Sunday, February 20, 2011

ethical conflict in the anti-malware domain

forgive my silence over the last little while. motivation to blog sometimes isn't easy to find. as time wears on, fewer and fewer things get under my skin enough to drive me to rant (is that what it means to mellow with age?). but since you're reading this i think you can guess what this post infers.

five years ago i wrote a post about what i perceived as an ethical conflict in the anti-'rootkit' domain. it detailed the actions of two of the most notorious names in stealthkit research, jamie butler and greg hoglund, and how they were profiting from making a particular niche of the malware problem more popular (and thus, inevitably a bigger problem).

one of the things i pointed out was that symantec was working with a start-up company (komoku) that had jamie butler (author of what was at one time one of the most widely deployed stealthkits around) as it's chief technology officer. i thought the fact that an anti-malware company was in bed with a company that hired such a high profile malware writer deserved at least a moment of reflection, considering the hard-line stance anti-malware companies take on hiring malware writers themselves. at the end of the day, mind you, that start-up was focused on prevention so maybe the argument could be made that mr. butler had or was trying to reform in some way. (mr. butler has since moved on to mandiant, along with his disciple {the FU2 to butler's FU} peter silberman)

when i read earlier this past week that another anti-malware company (mcafee) had been working with greg hoglund's company (hbgary) i thought it an interesting historical footnote but paid little attention to it beyond that (though, if i had remembered that mcafee had once been pointing fingers at rootkitDOTcom, maybe the hypocrisy would have stood out more). after all, little attention seemed to be paid to such connections five years ago so why should this time be any different? well, that was before i knew what hbgary was in to.

apparently, on top of the legitimate work that one can find out about by visiting the hbgary website (which of course i won't link to), it appears that hbgary also writes and sells malware for fairly large sums of money. the customers for their malware include the government/military but might not stop there. even if that set of customers does stop there, hbgary appears to be in the high-end commercial malware business.

so where does that leave mcafee? it leaves them in bed with commercial malware writers. while AV companies have been proclaiming for decades that they don't and won't hire malware writers, apparently they don't have to. they can simply partner with the boutique security shops that do. clearly they are not picking their business associates as carefully as they are their actual employees.

and then there's the claim that surfaces from time to time that AV companies won't make special provisions to keep malware deployed by the authorities from getting detected. what's the point of making such a claim if you're just going to turn around and do business with the company that may very well be making said malware?

how many other AV companies, besides mcafee, were or are in bed with hbgary? how many are in bed with companies LIKE hbgary? where's their ethical high horse when it comes to partnerships? why wasn't the "malware writers need not apply" policy updated when commercial malware became the norm and presented the loophole we see before us today?

some AV companies are rewarding malware writers financially. it may not be in the ways we traditionally thought of, but with the #2 company in the industry involved in this practice (and arguably the #1 company as well, depending on where you want to draw the line), the end result is AV companies contributing to the commercial success of malware writers, and that is not ok at all.

3 comments:

emoyle said...

Great post...

What's interesting to me about this is the fact that the blackhat community is unquestionably moved ahead by the compromise overall. Even if the compromise didn't give them access to source, it certainly gives them insight into malware ideas and deployment strategies. Not good.
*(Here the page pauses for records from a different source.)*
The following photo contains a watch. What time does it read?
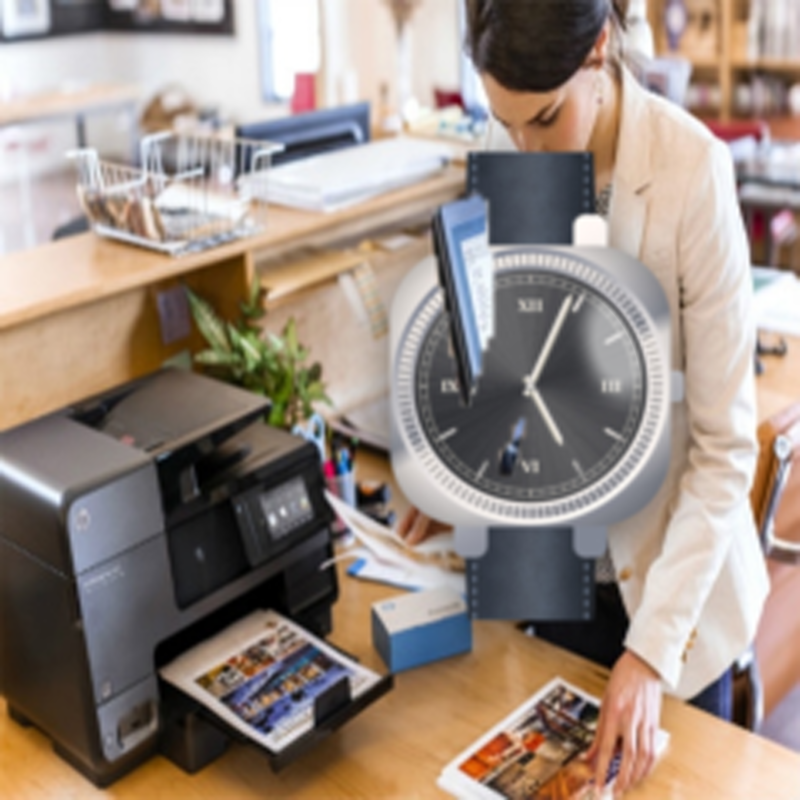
5:04
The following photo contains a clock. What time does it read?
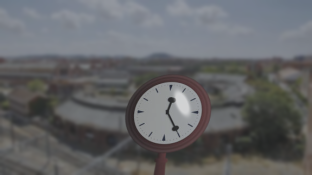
12:25
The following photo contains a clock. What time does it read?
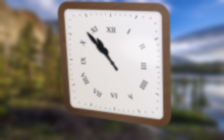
10:53
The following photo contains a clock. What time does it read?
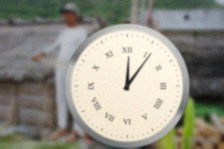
12:06
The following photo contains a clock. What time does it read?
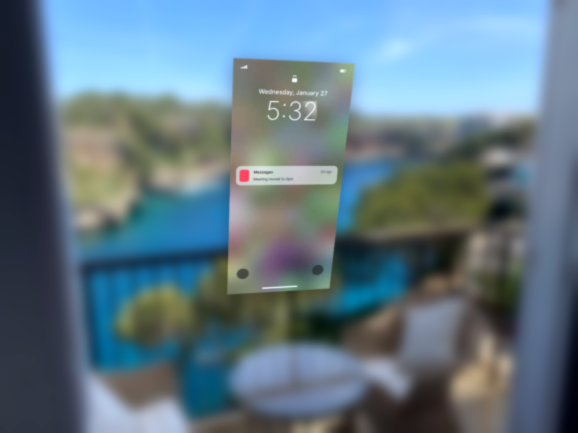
5:32
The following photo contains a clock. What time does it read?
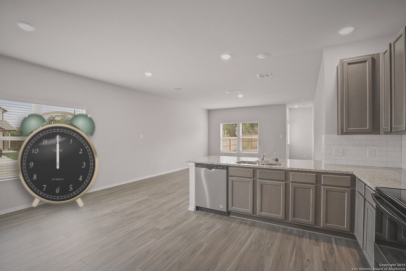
12:00
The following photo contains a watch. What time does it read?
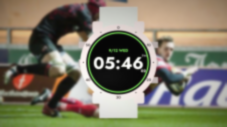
5:46
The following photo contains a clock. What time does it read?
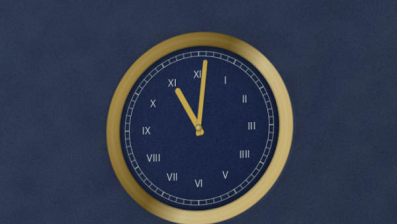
11:01
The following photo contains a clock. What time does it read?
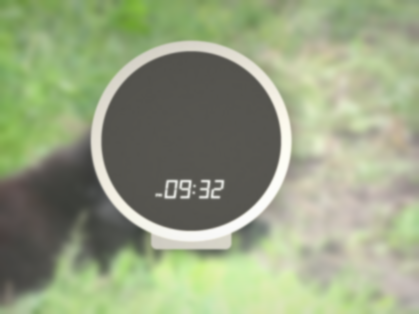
9:32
You and I have disagreed in the past about the specifics of how to contain this, but it's a good argument for both positions - both the "no malware authorship in the security community" position as well as the "control it and regulate it" position.

My hat is off to you.

Harry said...

I'm not sure there's any evidence of HBGary being commercially involved in writing malware, at least not in the original sense meaning that the softWARE had MALicious intent.

Perhaps we need a new term for non-malicious stealth software - weaponware, maybe?

As for their connection to rootkit research - well, research into ways of exploiting security vulnerabilities, and public disclosure of the details, often including demonstration code, is by now a well-established and accepted practice. I don't see the public release of rootkit code as fundamentally any different.

kurt wismer said...

@Harry:
software that facilitates one entity attacking another is malware. that is what HBGary created and sold to various branches of government/military. your confusion is down to the fact that you have reason to side with the attacker.

if we used the reasoning you're adopting to weasel out of calling these particular examples malware, we wouldn't be able to call commercial malware malware at all. after all, it's not malice, it's just business.

as for your inability to discriminate between vulnerability disclosure and malware disclosure, i happen to have written about that topic quite a bit. vulnerability research vs. malware research is just one of posts i've written which might enlighten you as to the differences.